País é líder
mundial no reúso
Uma pedra no caminho da indústria química começa a ser removida com iniciativas bem articuladas entre as empresas, organismos de fiscalização de normas ambientais e com o aumento da consciência ecológica de segmentos sociais e econômicos. Quando o tema é a reciclagem de embalagens plásticas rígidas para defensivos agrícolas, o Primeiro Mundo fica aqui. Em percentuais, o País reaproveita 87% desses recipientes, seguido do Canadá (70%) e Alemanha (65%). Nesse aspecto, os EUA demonstram o menor índice de preocupação com a solução ecoeficiente e representam 20%. Os dados foram coletados em 2005 numa pesquisa encomendada pelo Instituto Nacional de Processamento de Embalagens Vazias (Inpev), uma entidade sem fins lucrativos, criada pela própria indústria de defensivos agrícolas.
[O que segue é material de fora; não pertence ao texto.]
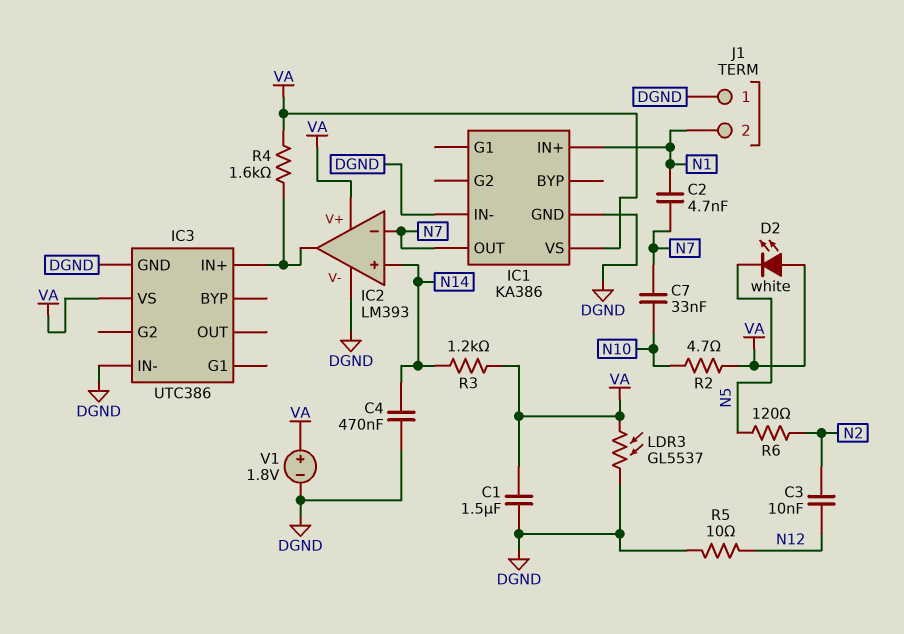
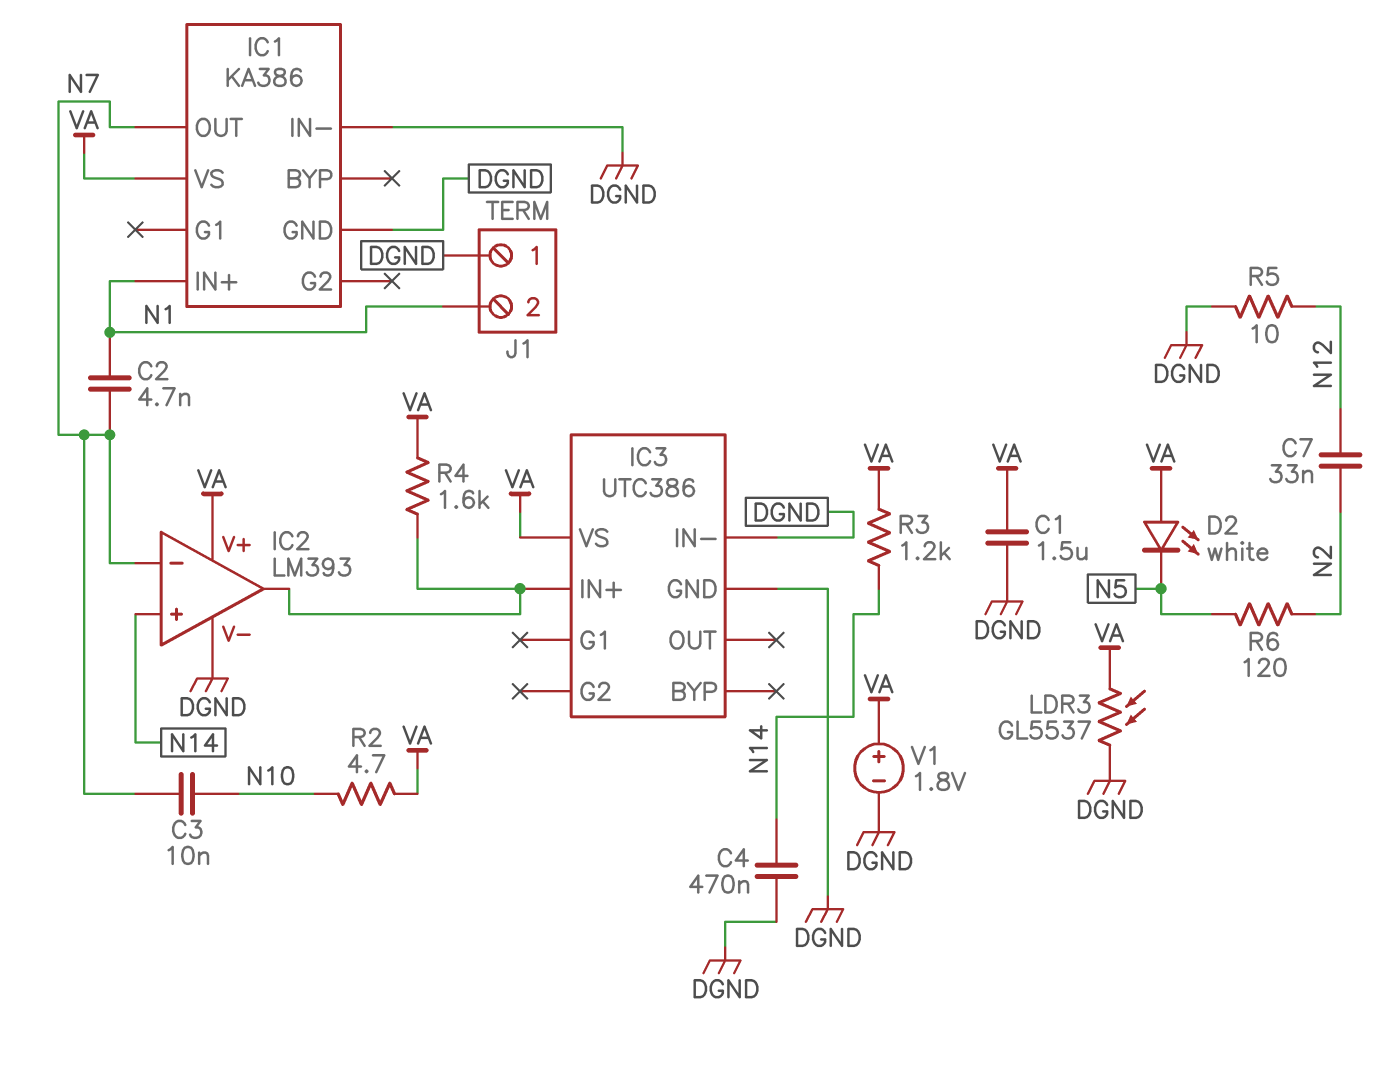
C3: 10nF (N2, N12) -> 10nF (N7, N10)
C7: 33nF (N7, N10) -> 33nF (N2, N12)

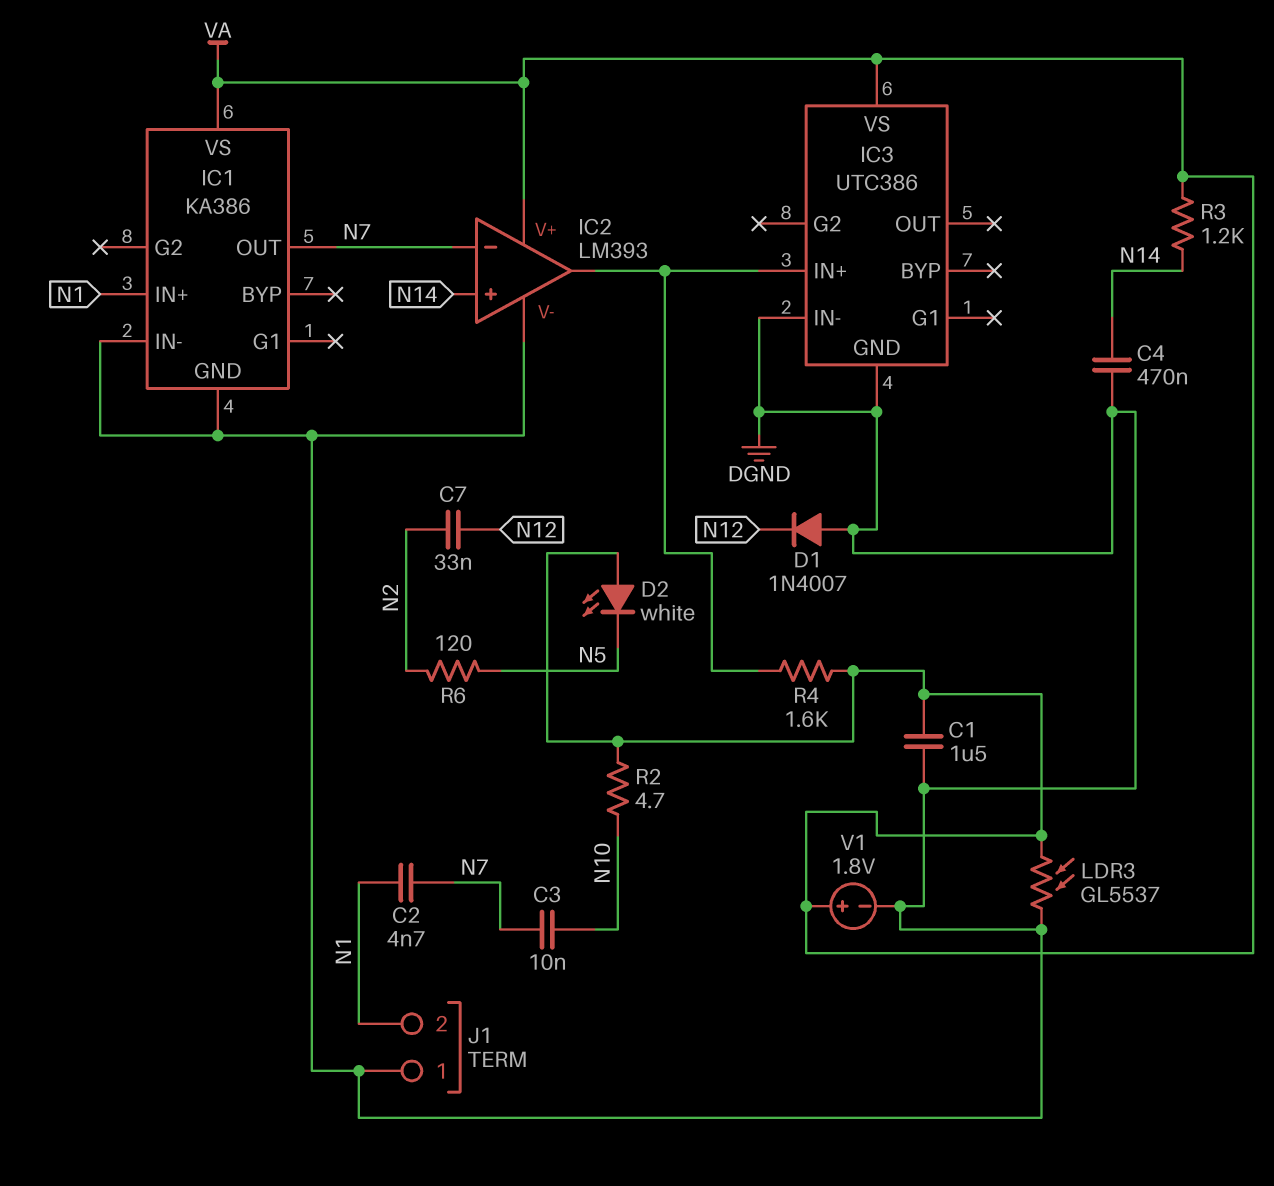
D1: none -> diode 1N4007 (A DGND, K N12)
R5: 10 (DGND, N12) -> none

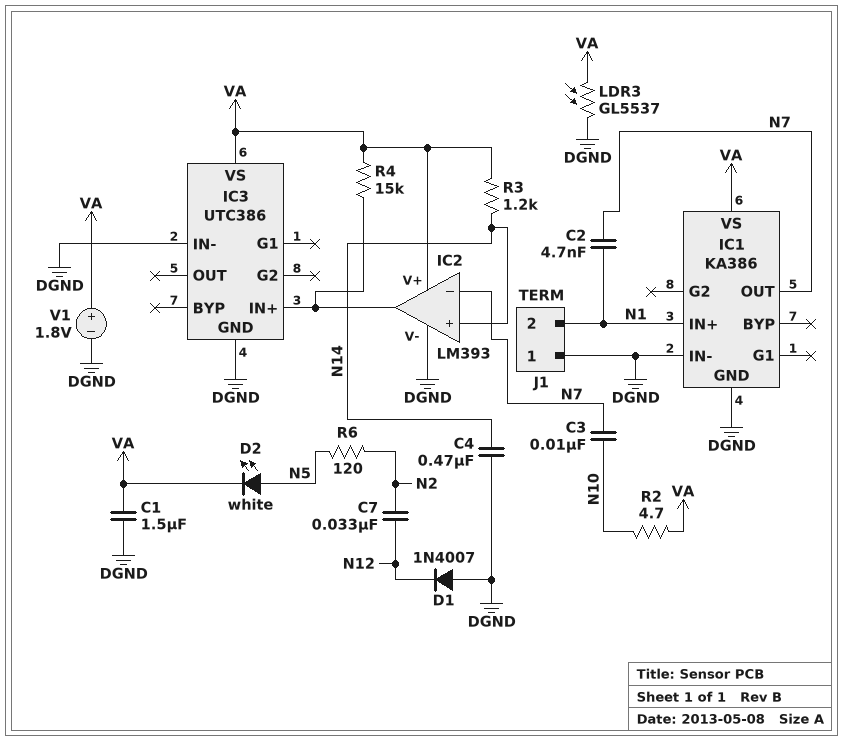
D2: LED white (A VA, K N5) -> LED white (A N5, K VA)
R4: 1.6k (IC2/out, VA) -> 15k (IC2/out, VA)

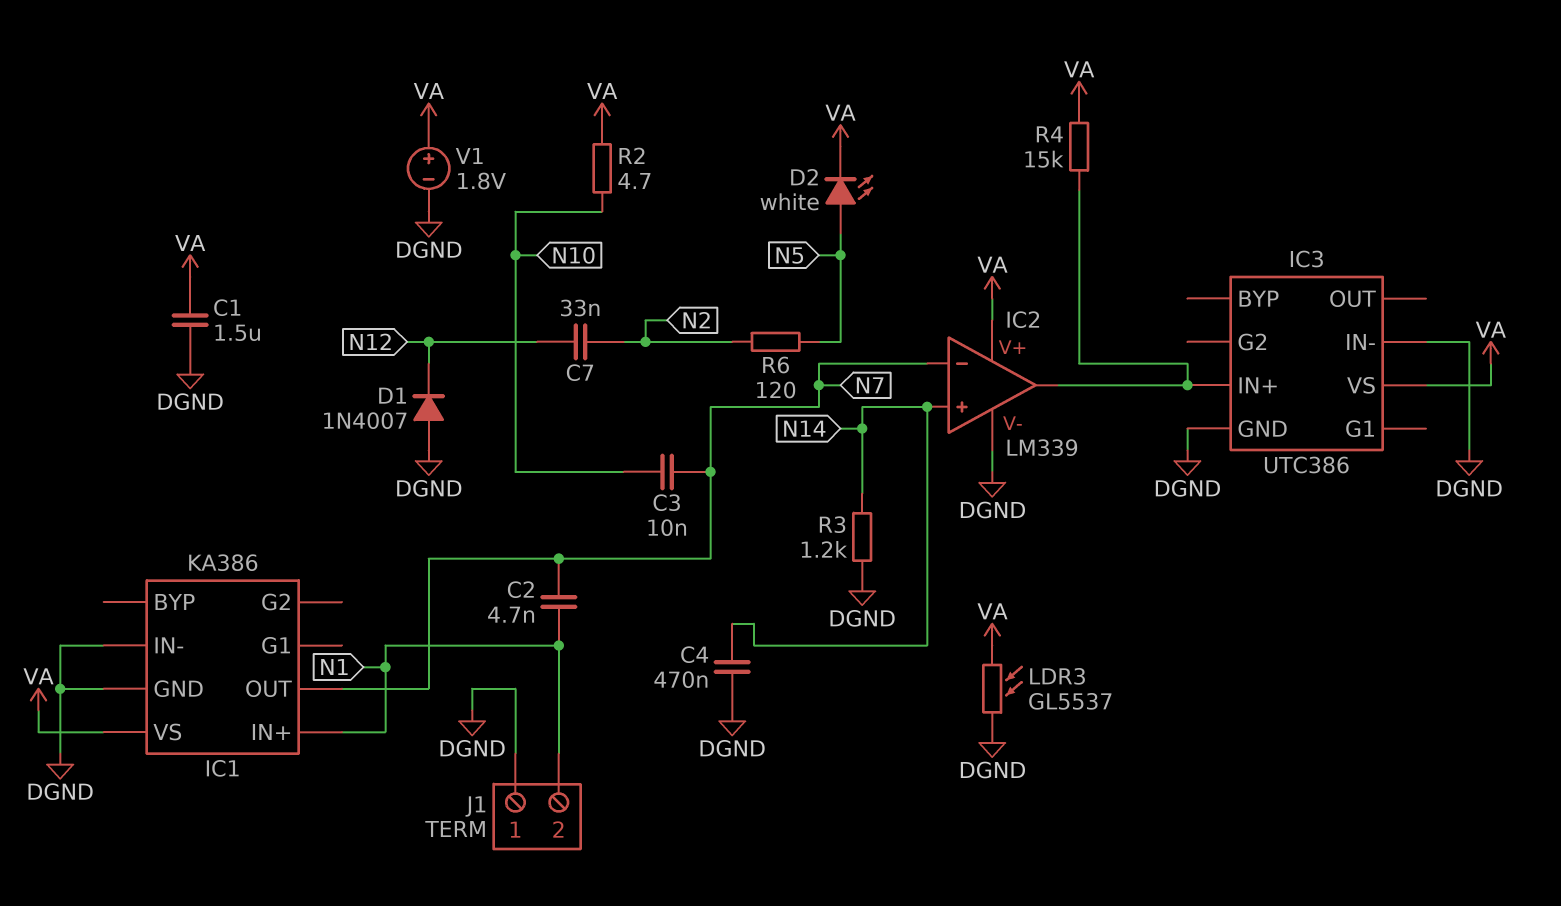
IC2: LM393 -> LM339
R3: 1.2k (N14, VA) -> 1.2k (DGND, N14)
Em 2006, a reciclagem de embalagens provenientes do campo atingiu 17 mil toneladas, de um total de aproximadamente 19 mil e 500 coletadas. No total, os plásticos respondem por 75% e os demais materiais 25%. No detalhamento, o polietileno de alta densidade lidera o descarte com 55%. O polietileno multicamada, ou coex, representa 20%. O papelão fica em 8% e as latas de aço, 5%. O polipropileno, na forma de tampas de recipientes rígidos corresponde a 4%. O percentual restante é formado pelas embalagens flexíveis, que não podem ir à reciclagem, ou pelas rígidas guardadas inadequadamente, também destruídas por reação térmica. A tecnologia da informação é uma forte aliada desse esforço. O site do Inpev informa que resultam 12 produtos da reciclagem de embalagens rígidas de defensivos agrícolas, notadamente: barrica de papelão e embalagem triex para produtos químicos. Em termoplásticos, a indústria produz ainda tubos para esgoto, cruzeta de poste de transmissão de energia, embalagem de óleo lubrificante, caixa de passagem para fios e cabos elétricos, caixa de bateria automotiva, conduíte corrugado, tampa agro recicap, duto corrugado, saco plástico de descarte e incineração de lixo hospitalar e barrica plástica para incineração.A logística em termos de segurança é estratégica.